The only bitter fruit in this forum is bothering to open up any of PSXXX's putrid contributions.

0 Replies
 
spendius
 
  1  
Reply Sun 10 Jan, 2010 03:02 pm
@farmerman,
Quote:
If, as a child, you practice Catholicism, You have no sin. If, as an adult you practice Catholicism, you have no brain.


What's so great about being a ******* adult? Is it so you can look at us like that chap in your avvie looks at A2Kers. Compared with Mame's old avvie say. Or even Lola's. He looks like he's sentencing somebody to death.

And "Brains" is a bit of a laughing stock. The Swots. Sat at the front and shooting their arm up at every question.

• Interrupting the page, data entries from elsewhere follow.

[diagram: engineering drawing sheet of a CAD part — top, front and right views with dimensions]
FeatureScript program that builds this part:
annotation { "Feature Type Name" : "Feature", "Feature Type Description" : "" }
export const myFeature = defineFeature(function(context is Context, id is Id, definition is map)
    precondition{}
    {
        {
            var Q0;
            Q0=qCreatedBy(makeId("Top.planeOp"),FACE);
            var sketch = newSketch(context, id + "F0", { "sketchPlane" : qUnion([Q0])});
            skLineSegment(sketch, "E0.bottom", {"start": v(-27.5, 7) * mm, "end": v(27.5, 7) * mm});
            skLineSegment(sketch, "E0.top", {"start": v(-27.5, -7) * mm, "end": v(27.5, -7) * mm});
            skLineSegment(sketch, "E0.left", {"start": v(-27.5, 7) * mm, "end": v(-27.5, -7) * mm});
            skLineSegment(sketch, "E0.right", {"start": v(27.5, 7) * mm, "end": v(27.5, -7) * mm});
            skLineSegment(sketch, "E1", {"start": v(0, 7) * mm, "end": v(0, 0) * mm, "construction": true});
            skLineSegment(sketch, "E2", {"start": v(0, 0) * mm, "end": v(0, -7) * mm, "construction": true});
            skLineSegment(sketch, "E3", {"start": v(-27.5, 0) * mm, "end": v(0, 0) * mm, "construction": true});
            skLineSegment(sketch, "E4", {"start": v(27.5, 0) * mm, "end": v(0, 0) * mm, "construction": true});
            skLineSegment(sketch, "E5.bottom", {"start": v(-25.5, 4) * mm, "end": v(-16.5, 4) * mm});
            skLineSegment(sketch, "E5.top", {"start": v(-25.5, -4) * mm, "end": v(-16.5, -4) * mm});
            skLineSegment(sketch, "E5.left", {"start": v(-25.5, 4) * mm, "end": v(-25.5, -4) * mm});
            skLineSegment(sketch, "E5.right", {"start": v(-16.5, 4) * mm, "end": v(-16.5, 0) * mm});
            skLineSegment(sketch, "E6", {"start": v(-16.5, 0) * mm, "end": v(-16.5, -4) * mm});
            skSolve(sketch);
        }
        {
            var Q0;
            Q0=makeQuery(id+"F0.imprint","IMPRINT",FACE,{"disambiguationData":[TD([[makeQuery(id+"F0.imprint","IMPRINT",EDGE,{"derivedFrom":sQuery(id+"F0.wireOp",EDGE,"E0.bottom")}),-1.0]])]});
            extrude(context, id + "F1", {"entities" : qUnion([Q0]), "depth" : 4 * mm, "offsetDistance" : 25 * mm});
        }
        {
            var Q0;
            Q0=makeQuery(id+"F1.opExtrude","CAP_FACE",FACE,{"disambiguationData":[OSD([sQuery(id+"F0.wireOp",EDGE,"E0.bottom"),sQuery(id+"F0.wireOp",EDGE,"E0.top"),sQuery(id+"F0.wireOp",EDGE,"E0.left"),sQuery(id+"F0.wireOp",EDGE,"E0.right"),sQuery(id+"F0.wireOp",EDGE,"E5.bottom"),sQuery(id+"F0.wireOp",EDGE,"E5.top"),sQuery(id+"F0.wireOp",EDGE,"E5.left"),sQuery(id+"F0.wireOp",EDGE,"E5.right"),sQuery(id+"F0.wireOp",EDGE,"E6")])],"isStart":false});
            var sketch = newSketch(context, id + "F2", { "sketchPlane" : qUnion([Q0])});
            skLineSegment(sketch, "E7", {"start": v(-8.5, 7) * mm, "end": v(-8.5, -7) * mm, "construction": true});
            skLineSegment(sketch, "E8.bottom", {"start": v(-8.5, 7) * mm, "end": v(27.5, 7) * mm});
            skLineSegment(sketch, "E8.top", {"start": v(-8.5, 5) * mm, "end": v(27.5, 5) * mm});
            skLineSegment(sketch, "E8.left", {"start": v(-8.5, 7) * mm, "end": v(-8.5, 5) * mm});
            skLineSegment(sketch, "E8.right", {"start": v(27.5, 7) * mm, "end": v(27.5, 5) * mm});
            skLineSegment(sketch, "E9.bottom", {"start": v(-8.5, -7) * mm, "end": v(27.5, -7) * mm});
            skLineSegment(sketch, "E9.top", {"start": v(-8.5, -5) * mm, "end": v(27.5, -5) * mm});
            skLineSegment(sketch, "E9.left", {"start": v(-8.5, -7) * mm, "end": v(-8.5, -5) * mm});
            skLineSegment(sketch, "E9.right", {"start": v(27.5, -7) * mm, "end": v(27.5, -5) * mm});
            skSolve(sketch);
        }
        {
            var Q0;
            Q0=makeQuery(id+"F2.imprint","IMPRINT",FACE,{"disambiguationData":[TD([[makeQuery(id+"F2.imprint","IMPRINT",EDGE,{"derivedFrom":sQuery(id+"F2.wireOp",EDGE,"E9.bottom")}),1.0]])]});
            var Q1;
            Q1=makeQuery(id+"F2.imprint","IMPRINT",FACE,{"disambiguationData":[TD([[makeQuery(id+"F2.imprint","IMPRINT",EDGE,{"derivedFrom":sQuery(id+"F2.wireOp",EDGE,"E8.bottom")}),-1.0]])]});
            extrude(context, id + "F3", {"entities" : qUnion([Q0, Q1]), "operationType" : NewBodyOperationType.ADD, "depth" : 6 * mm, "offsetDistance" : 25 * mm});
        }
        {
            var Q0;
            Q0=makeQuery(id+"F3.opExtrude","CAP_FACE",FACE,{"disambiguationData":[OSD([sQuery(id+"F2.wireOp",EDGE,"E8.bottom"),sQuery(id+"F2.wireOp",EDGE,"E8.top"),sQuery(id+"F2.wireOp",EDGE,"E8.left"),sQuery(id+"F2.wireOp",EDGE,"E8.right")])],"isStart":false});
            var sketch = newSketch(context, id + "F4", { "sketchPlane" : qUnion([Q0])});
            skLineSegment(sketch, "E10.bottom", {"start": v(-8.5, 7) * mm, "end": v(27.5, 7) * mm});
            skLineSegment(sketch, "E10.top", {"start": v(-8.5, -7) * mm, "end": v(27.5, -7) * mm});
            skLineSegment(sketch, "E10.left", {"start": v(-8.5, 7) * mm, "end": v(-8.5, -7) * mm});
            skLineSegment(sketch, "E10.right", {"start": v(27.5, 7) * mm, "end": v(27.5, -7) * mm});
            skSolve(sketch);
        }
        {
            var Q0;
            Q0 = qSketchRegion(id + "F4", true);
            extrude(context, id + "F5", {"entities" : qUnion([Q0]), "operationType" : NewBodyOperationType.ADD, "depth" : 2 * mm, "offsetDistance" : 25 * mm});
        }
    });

Are you suggesting that practicing Catholicism in the American setting might be rejuvenating. An adult can be without sin.

farmerman
 
  1  
Reply Sun 10 Jan, 2010 03:09 pm
@spendius,
Quote:
An adult can be without sin.

Define sin .
cicerone imposter
 
  1  
Reply Sun 10 Jan, 2010 03:39 pm
@farmerman,
Some clarification is needed before spendi defines sin. He needs to consider that god is the god of all cultures (or should be). Based on the traditions of all cultures, what is sin?